The real bottleneck in private secondaries is not finding a seller, it is getting management to spend time turning an unknown buyer into an informed one. Outside a financing or tender process, a CEO gets little in return for sharing updates, answering diligence questions, and approving a transfer that mainly helps one existing shareholder. That is why off cycle sales usually happen only in famous late stage names, or when a new buyer also brings capital, recruiting help, or clear strategic value.

  • For smaller or lesser known companies, buyers cannot just pull an S 1, earnings release, or broad market data set. They often need management to explain basic things like revenue trend, burn, customer quality, and who else is on the cap table. Many teams will not do that work unless they are already running a round or organized liquidity event.

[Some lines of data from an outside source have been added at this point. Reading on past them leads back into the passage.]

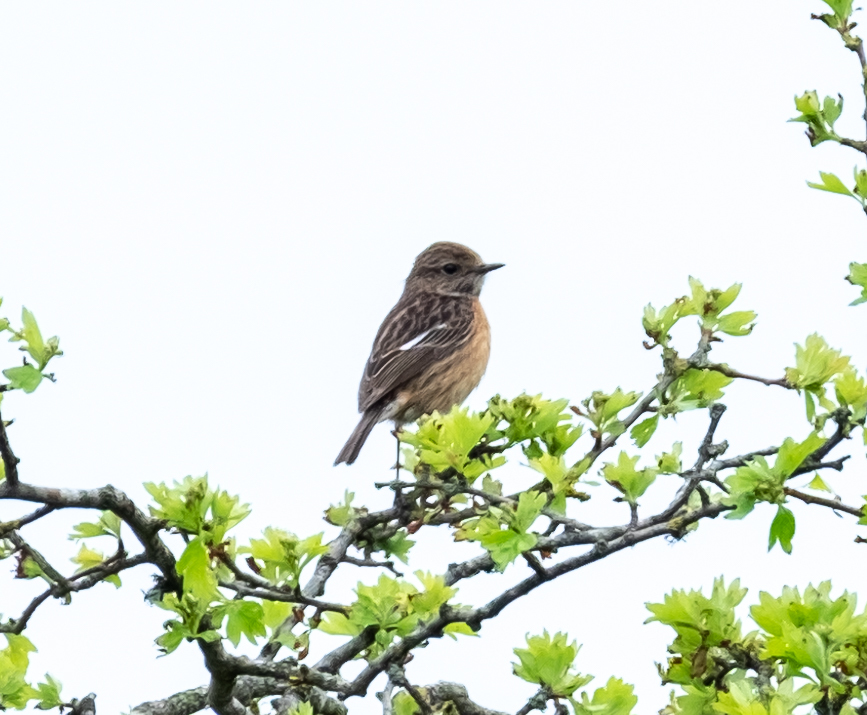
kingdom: Animalia
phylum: Chordata
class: Aves
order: Passeriformes
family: Muscicapidae
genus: Saxicola
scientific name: Saxicola rubicola
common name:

  • This is why the market clusters around issuer led tenders and very late stage names. Internal research on private liquidity shows issuers want tight control over who gets onto the cap table, because investors may receive rights and information access. Dan Akivis describes the practical result, management is usually open in principle, but effectively says yes only if someone else has already done the hard work.
  • New infrastructure is trying to remove that burden rather than change management behavior. SPVs, broker networks, and platforms like Sydecar, Forge, and EquityZen reduce transfer friction and aggregate demand, but they still do not fully solve the core problem, buyers need enough trustworthy company information to price risk without dragging management into a bespoke education process for each trade.

The next phase of private market liquidity will be won by systems that make off cycle buyers look less random to companies. That means standardized vehicles, cleaner investor qualification, and repeatable disclosure workflows. As those pieces improve, more venture funds will be able to sell earlier, return cash to LPs sooner, and treat secondary liquidity as a normal portfolio tool instead of a rare special event.